In May 2013, the much-anticipated results of the second large-scale Age-Related Eye Disease Study (AREDS2) sponsored by the National Eye Institute were published. AREDS2 and other studies found evidence that lutein and zeaxanthin play a role in preventing macular degeneration or reducing the risk of progression of the disease. But it is less certain that these carotenoids help prevent cataracts.
AREDS2 was a follow-up to the original 5-year AREDS study published in 2001, which found use of a daily antioxidant supplement containing beta-carotene, vitamin C, vitamin E, zinc and copper reduced the risk of progressive AMD by 25 percent among participants with early and intermediate macular degeneration.
Foods Containing Lutein And Zeaxanthin
The best natural food sources of lutein and zeaxanthin are green leafy vegetables and other green or yellow vegetables. Among these, cooked kale and cooked spinach top the list, according to the U.S. Department of Agriculture (USDA).
We haven’t mentioned the plant with the highest lutein content yet because it is not generally grown for food – it is the yellow flowered garden nasturtium (Tropaeolum Majus), which has a peppery taste and both the leaves and flowers can be eaten, perfect for adding some bright colour, lutein and beneficial beta-carotene to your salads!

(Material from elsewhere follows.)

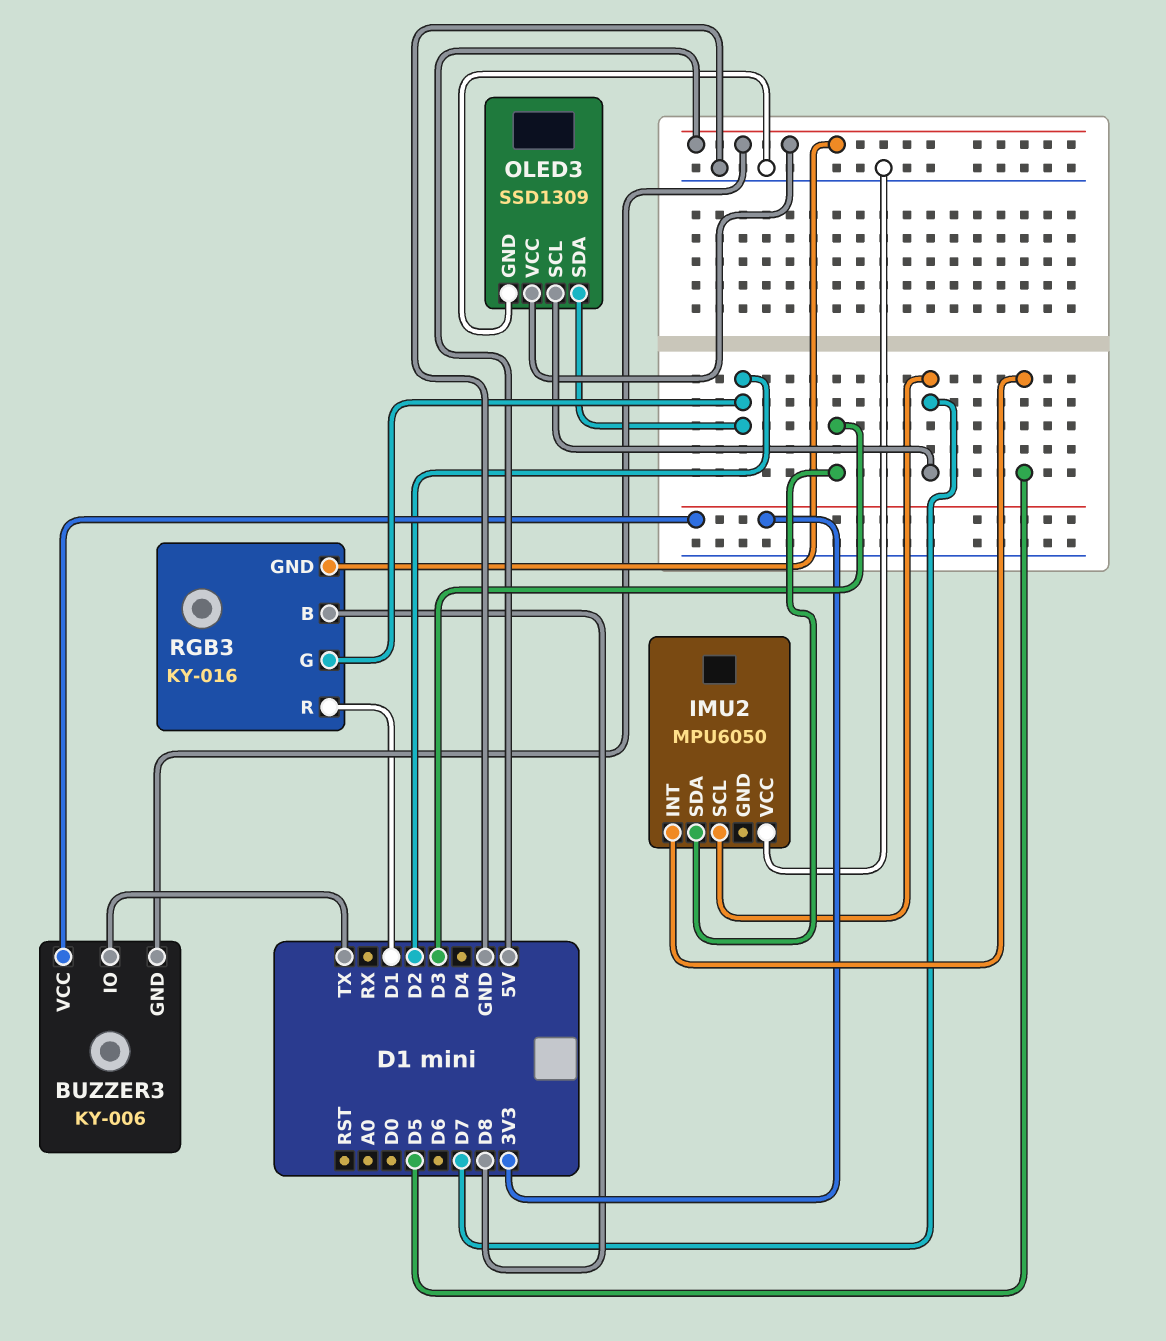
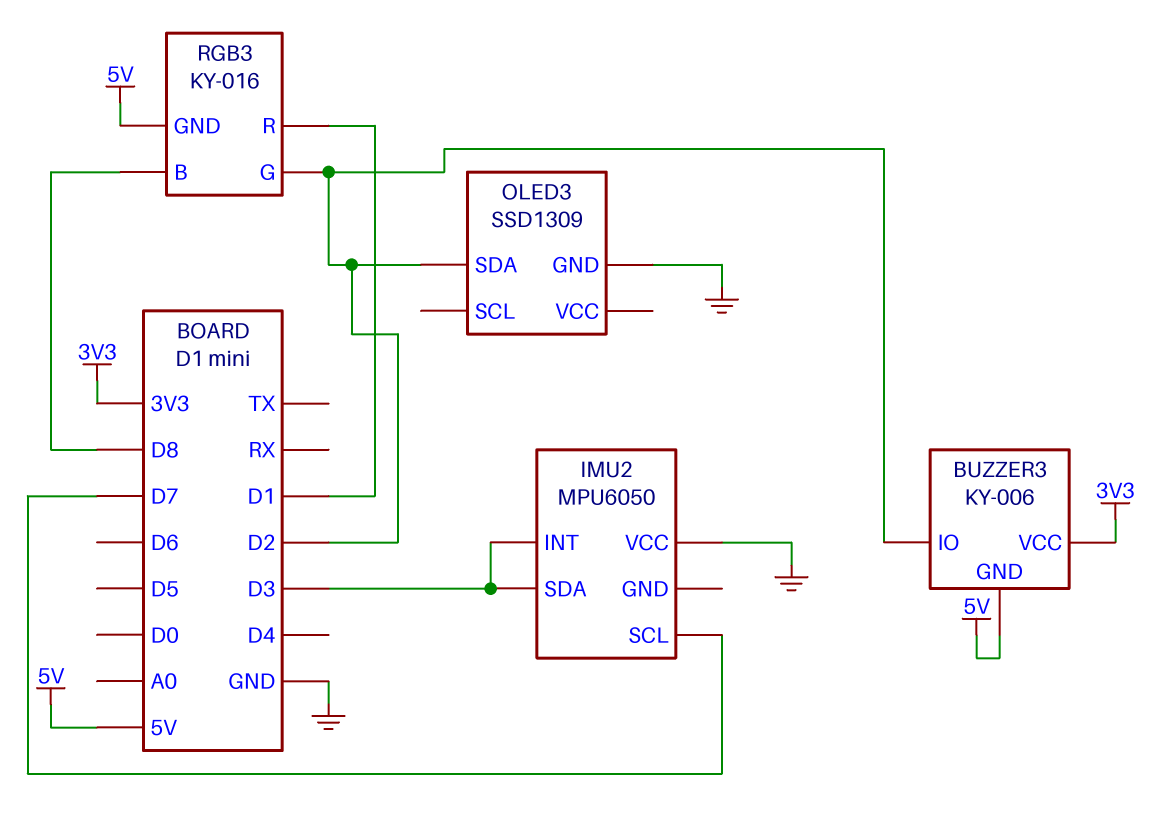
BUZZER3 pin IO: TX -> D2
IMU2 pin INT: D5 -> D3
OLED3 pin SCL: D7 -> none
OLED3 pin VCC: 5V -> none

Animal Study Finds Nutritional Supplements Reduce Risk of Diabetic Retinopathy
Nutritional supplements containing lutein and zeaxanthin, lipoic acid, and omega-3 fatty acids are effective in preventing the development of retinopathy among diabetic rats, according to a study. Researchers at the Kresge Eye Institute in Detroit investigated the effect of carotenoid-containing supplements on retinal oxidative stress and inflammation and the development of diabetic retinopathy.
Diabetes was induced and confirmed in all rats in the study, and then some rats were given a diet that included the nutritional supplements while others were given the same food but without the supplements. After 11 months, the retinas of the rats were evaluated for changes in blood vessels, cellular damage and other retinal changes characteristic of diabetic retinopathy. In rats that had not received the nutritional supplements, diabetes-induced damage to retinal blood vessels was three to four times greater than among rats who had received the added nutrients.
The study authors concluded that the nutritional supplements used in this study prevented diabetic retinopathy and preserved normal retinal functioning. They also said that, though human testing is required to confirm, these supplements “could represent an achievable and inexpensive adjunct therapy” to inhibit diabetic retinopathy in people with diabetes.